“Pada jaman kerajaan dulu, rakyat menyampaikan aspirasinya dengan cara berkumpul dan berjemur di alun-alun sambil menundukkan kepala yang disebut “pepe”. Hal ini disaksikan oleh Raja, yang kemudian menanyakan perihal aksi rakyat di depannya. Sang Perdana Menteri menjelaskan keinginan rakyat untuk merubah atau mencabut aturan yang dibuat oleh Istana. Sang Raja terharu, dan menuruti keinginan massa. Setelah kebijakan itu dicabut, massa pun bubar dengan tertib. Demikianlah makna yang akan dilakukan pada aksi sejuta buruh, untuk mengundang keterharuan pengambil kebijakan; pemerintah dan DPR agar mencabut UU Omnibus law”.
Demikian gambaran pesan yang disampaikan oleh Koordinator Aliansi Aksi Sejuta Buruh, Mohammad Jumhur Hidayat dalam Diskusi Publik yang diadakan oleh GEBRAK (Gerakan Buruh Bersama Rakyat) pada hari Jum’at, 5 Agustus 2022 di kantor YLBHI Jakarta.

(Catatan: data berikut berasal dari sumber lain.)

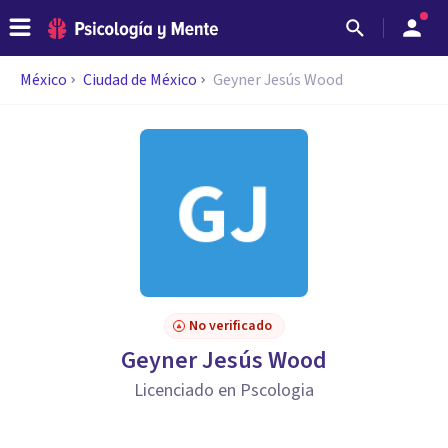
México
Ciudad de México
Geyner Jesús Wood
No verificado
Geyner Jesús Wood
Licenciado en Pscologia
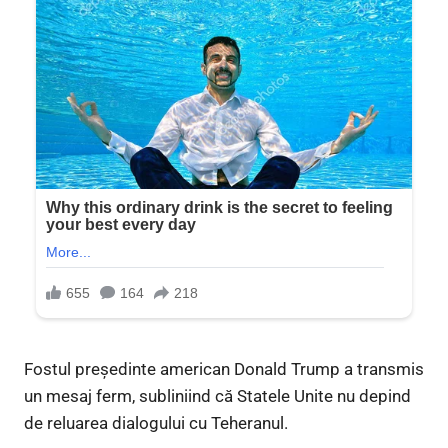
Fostul președinte american Donald Trump a transmis
un mesaj ferm, subliniind că Statele Unite nu depind
de reluarea dialogului cu Teheranul.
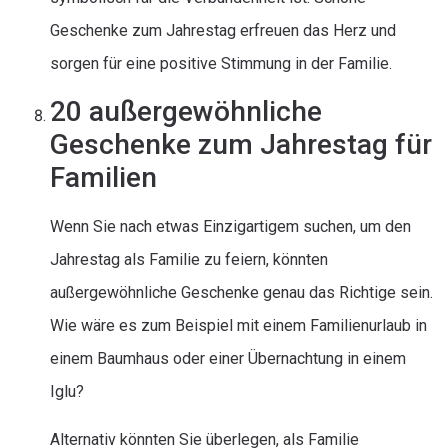
Geschenke zum Jahrestag erfreuen das Herz und
sorgen für eine positive Stimmung in der Familie.
20 außergewöhnliche
Geschenke zum Jahrestag für
Familien
Wenn Sie nach etwas Einzigartigem suchen, um den
Jahrestag als Familie zu feiern, könnten
außergewöhnliche Geschenke genau das Richtige sein.
Wie wäre es zum Beispiel mit einem Familienurlaub in
einem Baumhaus oder einer Übernachtung in einem
Iglu?
Alternativ könnten Sie überlegen, als Familie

Aksi sejuta buruh yang akan berlangsung pada tanggal 10 Agustus 2022, adalah untuk menunjukkan kepada Pemerintah dan DPR sikap tidak setuju kita semua terhadap UU Omnibus Law, bukan untuk “jatuh-menjatuhkan”.
Gerakan massa bisa mengundang keterharuan penguasa bahwa ada masalah serius yang dirasakan rakyat. Kalau penguasa terharu dengan kehadiran kita di lapangan, maka tuntutan kita bisa diterima.
“Semoga kegiatan kita bersama bisa mengundang keharuan penguasa. Karena itu janganlah ada ranting yang patah, tidak ada pot bunga yang pecah dan tidak ada sampah berserakan dalam aksi sejuta buruh itu”, tutup Jumhur Hidayat.